At the inauguration of the Cairo Tower, Naoum Shebib delivered a speech, stating “this tower sits among the world’s highest concrete towers. Its height reaches 187 meters, 50 meters above the Great Pyramid…We have taken into consideration the most modern methods used in reinforced concrete construction.”

“The perimeter of the tower is covered with concrete mesh-shaped diamond patterns that stretch up, giving the impression of an upward movement as the gaze is drawn towards the sky. I want to mention the courage of Egyptian workers and their patience and ability to work at such heights despite their exposure to inclement weather,” he added.

A view of the Nile River and Cairo as seen from the Cairo Tower, Egypt on August 17, 2016. (Xinhua/Ahmed Gomaa)

Another unofficial version of the story suggests that the tower was built for national security purposes, as shortly before construction, Nasser sent his confidante Hassan Al Tohami to the United States in 1954 to meet with CIA officials to help establish the Egyptian General Intelligence Services (GIS).

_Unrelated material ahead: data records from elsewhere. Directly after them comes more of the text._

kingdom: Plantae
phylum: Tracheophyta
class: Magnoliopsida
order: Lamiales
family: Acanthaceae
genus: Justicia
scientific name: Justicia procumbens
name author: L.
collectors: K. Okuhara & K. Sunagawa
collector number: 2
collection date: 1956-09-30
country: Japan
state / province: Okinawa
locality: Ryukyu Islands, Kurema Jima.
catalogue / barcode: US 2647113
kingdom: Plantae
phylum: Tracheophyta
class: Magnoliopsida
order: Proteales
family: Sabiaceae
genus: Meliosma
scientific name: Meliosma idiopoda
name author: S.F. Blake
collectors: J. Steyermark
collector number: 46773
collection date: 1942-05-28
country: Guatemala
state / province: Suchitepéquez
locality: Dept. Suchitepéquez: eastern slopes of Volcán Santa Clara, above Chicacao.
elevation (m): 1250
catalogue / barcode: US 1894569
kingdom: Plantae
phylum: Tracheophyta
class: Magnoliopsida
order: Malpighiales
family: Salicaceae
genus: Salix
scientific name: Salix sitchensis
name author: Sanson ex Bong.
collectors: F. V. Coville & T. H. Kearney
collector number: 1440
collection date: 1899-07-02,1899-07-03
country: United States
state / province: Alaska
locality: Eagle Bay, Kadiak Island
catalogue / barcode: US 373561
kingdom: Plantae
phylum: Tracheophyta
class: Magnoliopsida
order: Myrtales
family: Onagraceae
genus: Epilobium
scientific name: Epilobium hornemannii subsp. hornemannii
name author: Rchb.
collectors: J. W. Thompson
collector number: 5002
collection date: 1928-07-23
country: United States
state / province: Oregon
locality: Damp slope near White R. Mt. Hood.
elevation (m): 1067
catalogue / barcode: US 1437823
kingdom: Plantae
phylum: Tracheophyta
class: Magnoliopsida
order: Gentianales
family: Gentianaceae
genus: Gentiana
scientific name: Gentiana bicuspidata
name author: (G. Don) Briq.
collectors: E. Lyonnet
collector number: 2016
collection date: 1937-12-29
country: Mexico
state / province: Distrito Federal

The tower supposedly also served as one of the most important telecommunications hubs for the newly formed intelligence agency.

Though that story remains unclear and does not explain why the relationship between US and Egypt continued to sour afterwards, as Nasser didn’t receive the $200 million-plus he wanted to build a hydroelectric power station in Aswan—known as the Aswan High Dam.

What is evident, however, is that the tower continues to represent a powerful symbol of modern Egypt and often evokes feelings of national pride for many, as Gehan Selim notes in ‘Between Order and Modernity: Resurgence Planning in Revolutionary Egypt’, marking the political transition from the monarchy to a modern republic under the presidency of Gamal Abdel Nasser. 

It is also a reminder of a rare moment in history when a leader such as Nasser was able to publicly ridicule foreign leaders and stand up against neocolonialism, changing the power relationship between nations and refusing to trade political independence for economic gifts.